「所以周子紹今日突然出現,你說,他能是真心實意為蕭昀鳴不平麼?」
賀雲錚一頓,頓時對這人印象極差!
「他還想用此事捆綁你?」賀雲錚明顯帶了不悅,無自覺將人摟得更緊了些。
洛嘉輕輕笑起來,換了個更舒服的姿勢,目露譏涼:「一介庶民,哪來的膽子。」
時隔三年,從江南跋涉回京,又恰巧在今日攪和她和鄭雪澄會面,哪怕有膽子,也沒有這般遠見和行動力。

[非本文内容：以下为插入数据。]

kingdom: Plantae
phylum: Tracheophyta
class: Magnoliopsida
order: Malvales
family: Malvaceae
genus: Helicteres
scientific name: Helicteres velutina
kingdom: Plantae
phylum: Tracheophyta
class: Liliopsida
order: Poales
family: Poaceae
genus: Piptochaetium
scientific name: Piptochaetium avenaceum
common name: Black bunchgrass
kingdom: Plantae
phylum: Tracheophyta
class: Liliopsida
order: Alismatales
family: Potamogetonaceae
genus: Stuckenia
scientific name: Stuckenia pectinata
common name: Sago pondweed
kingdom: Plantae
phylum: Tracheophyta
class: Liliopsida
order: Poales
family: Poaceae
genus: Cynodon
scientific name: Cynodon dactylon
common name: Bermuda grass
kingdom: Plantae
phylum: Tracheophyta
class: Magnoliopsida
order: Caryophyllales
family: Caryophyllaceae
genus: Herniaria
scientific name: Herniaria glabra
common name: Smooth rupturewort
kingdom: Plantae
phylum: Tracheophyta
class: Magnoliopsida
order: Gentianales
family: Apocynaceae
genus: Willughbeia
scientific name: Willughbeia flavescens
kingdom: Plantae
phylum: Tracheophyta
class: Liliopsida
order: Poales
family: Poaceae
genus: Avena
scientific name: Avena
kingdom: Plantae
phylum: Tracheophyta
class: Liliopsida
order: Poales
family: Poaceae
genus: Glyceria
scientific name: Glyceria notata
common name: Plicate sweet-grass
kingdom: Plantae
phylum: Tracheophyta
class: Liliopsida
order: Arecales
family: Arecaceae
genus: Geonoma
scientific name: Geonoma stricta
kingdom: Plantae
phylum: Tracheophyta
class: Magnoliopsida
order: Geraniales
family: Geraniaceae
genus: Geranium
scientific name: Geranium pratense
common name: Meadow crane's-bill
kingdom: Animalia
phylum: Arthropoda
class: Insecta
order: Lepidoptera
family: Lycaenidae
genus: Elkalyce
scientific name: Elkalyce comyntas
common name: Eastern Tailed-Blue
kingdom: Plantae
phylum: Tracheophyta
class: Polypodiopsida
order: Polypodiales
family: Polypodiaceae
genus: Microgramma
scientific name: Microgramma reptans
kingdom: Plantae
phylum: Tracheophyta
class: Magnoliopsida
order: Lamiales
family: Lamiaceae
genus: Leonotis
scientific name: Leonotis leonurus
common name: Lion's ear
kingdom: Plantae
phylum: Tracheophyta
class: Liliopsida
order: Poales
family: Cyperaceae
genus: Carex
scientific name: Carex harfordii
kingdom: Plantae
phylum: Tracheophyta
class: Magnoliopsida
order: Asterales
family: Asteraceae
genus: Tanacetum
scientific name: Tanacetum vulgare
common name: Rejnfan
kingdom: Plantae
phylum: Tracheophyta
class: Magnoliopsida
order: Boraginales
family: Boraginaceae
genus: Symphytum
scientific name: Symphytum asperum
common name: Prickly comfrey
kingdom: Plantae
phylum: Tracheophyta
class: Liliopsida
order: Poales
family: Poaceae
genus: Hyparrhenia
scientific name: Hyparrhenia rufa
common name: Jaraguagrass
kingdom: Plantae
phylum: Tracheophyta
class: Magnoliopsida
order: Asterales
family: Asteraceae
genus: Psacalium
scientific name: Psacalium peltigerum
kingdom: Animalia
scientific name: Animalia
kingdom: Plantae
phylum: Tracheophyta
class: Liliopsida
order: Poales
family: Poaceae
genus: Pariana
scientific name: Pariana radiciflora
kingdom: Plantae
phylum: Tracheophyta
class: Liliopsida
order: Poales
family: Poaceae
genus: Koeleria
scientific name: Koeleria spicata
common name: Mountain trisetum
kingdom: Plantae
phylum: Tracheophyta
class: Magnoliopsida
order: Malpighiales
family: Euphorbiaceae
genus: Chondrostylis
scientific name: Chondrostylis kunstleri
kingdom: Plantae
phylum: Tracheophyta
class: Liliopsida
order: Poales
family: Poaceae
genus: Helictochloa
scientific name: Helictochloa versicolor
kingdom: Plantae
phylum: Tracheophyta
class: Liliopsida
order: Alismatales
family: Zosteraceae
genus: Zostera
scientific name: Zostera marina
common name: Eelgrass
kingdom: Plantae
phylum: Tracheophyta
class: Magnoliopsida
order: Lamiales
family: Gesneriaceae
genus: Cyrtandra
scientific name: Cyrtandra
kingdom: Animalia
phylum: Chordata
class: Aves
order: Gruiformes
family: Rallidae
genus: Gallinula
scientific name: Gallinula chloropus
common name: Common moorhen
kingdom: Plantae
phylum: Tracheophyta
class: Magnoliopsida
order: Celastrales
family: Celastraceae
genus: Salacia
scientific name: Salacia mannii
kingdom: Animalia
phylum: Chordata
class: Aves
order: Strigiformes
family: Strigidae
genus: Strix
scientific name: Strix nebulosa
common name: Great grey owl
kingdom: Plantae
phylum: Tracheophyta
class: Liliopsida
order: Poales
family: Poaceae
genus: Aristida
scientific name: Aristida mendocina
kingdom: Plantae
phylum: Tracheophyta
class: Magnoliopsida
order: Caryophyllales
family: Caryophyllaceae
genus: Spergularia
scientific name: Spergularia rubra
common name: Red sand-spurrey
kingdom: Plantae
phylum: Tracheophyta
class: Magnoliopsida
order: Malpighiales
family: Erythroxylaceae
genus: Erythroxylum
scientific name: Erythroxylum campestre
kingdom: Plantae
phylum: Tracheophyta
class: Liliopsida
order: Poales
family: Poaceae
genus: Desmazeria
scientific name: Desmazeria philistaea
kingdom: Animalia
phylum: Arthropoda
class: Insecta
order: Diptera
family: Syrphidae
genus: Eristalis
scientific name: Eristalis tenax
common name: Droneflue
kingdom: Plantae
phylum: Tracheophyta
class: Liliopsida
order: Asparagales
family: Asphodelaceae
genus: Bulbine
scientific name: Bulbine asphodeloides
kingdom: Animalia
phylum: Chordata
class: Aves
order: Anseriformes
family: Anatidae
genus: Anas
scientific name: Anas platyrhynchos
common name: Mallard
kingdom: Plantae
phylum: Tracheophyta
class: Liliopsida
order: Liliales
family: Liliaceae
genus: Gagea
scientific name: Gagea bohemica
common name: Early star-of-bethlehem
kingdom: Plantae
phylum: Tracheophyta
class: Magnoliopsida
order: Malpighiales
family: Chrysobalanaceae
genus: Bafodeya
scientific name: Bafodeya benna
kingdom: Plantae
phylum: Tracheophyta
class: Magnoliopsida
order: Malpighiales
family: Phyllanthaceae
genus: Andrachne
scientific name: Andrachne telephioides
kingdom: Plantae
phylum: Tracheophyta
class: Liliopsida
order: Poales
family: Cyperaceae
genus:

故而,是有心人安排了這場戲,要將她與鄭雪澄的關係真真假假全作真,釘死在人前!
賀雲錚亦想明白其中關竅,震驚地睜大眼。
「什麼人這麼惡毒污人清白!」
洛嘉笑出聲:「我有什麼清白?」
她仰頭意味深長地看著他:「賀小郎君,我們這會兒清白麼?」
……自然不清白。
賀雲錚喉頭滾了滾,啞了許久,才緩緩縮緊臂膀,將人摟得更緊,聲音更低:
「可你在船舫上什麼都沒做,周子紹的污衊是憑空潑的髒水,不論你在別處怎樣,不論你和旁人怎樣,你在這件事上就是清白的!」
第27章 洗手
少年氣勢磅礴, 像山巒一樣巍峨可靠。
洛嘉怔然片刻,突然在他懷裡弓起身子,笑得眼淚都要流下來了。
賀雲錚剛剛那股子勁兒便突然散了, 手忙腳亂地扶穩洛嘉!
入手柔膩, 他克製得滿臉狼狽:「我說錯什麼了嗎?」
「沒錯, 你說得特別對。」
洛嘉抹掉眼角的淚水, 她的妝容早被江水打濕洗淨, 如今在篝火對面素麵抬眸, 有種看進人心的剔透清澈。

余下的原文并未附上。